Everybody be Cool, This is a Robbery!

Conference:  BlackHat USA 2019



The presentation discusses the vulnerabilities found in a Hardware Security Module (HSM) and the development of exploits to gain arbitrary code execution and access sensitive data.
  • The HSM's kernel module that transfers messages is not robust and crashes easily, requiring message filtering and configuration modification
  • 15 memory corruption bugs were found, including a type confusion bug in the crypto key function
  • Exploits were developed to leak sensitive data and gain arbitrary code execution
  • The team patched the HSM's code to disable pin verification and install a custom module to dump memory and decryption keys
  • The presentation calls for secure software running on HSMs
The team developed exploits to leak sensitive data, including the password of the administrator, and gain arbitrary code execution. They also patched the HSM's code to disable pin verification and install a custom module to dump memory and decryption keys. This allowed an attacker to log in as admin without knowing any credentials and access sensitive data. The presentation highlights the need for secure software running on HSMs.

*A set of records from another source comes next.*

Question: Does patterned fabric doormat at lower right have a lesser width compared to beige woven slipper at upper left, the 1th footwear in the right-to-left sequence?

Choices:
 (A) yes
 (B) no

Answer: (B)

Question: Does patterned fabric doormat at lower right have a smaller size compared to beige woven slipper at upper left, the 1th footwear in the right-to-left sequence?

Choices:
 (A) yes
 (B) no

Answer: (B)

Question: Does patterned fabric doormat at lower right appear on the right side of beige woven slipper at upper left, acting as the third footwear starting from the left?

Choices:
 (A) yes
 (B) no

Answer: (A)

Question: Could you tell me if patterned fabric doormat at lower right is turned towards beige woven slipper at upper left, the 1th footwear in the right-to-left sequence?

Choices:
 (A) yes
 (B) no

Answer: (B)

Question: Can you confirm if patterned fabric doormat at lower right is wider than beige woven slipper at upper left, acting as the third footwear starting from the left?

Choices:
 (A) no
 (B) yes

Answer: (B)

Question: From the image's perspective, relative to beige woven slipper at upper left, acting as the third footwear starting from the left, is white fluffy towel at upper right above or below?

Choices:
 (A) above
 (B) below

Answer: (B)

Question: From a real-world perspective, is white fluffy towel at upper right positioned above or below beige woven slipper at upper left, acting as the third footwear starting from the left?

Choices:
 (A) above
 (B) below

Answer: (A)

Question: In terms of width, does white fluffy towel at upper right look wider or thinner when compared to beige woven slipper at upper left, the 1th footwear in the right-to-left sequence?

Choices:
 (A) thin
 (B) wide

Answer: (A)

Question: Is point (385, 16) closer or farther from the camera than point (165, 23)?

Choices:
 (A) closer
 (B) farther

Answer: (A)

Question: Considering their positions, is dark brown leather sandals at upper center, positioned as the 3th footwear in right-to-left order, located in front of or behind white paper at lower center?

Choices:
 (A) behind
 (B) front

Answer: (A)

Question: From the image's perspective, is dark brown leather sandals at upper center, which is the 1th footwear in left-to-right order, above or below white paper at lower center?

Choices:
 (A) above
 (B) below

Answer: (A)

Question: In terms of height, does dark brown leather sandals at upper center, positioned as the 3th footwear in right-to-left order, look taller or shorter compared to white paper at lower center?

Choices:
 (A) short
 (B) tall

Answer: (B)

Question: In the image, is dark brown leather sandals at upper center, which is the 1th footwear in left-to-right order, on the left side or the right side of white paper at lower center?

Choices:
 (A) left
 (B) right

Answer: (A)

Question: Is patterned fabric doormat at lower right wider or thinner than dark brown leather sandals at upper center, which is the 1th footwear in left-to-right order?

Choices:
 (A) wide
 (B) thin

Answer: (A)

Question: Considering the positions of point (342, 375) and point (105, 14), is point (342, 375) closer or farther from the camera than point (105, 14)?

HSMs (Hardware Security Modules) bring cryptographic mechanisms to environments where the highest level of security is required. As an example, HSMs are widely used by cryptocurrency exchanges to secure crypto assets, by banks to protect cryptographic keys and customer PINs, and by telecommunications operators to manage SIM secrets. Basically, HSMs generate, store and protect cryptographic keys and rely on software and hardware mechanisms to prevent secrets from being stolen.This highly technical presentation targets an HSM manufactured by a vendor whose solutions are usually found in major banks and large cloud service providers. It will demonstrate several attack paths, some of them allowing unauthenticated attackers to take full control of the HSM. The presented attacks allow retrieving all HSM secrets remotely, including cryptographic keys and administrator credentials. Finally, we exploit a cryptographic bug in the firmware signature verification to upload a modified firmware to the HSM. This firmware includes a persistent backdoor that survives a firmware update.Every vulnerability found has been responsibly disclosed to the manufacturer, who published firmware updates with security fixes. We eventually show how it's possible to drastically reduce the attack surface by developing a custom module which prevents almost all vulnerabilities found from being exploited.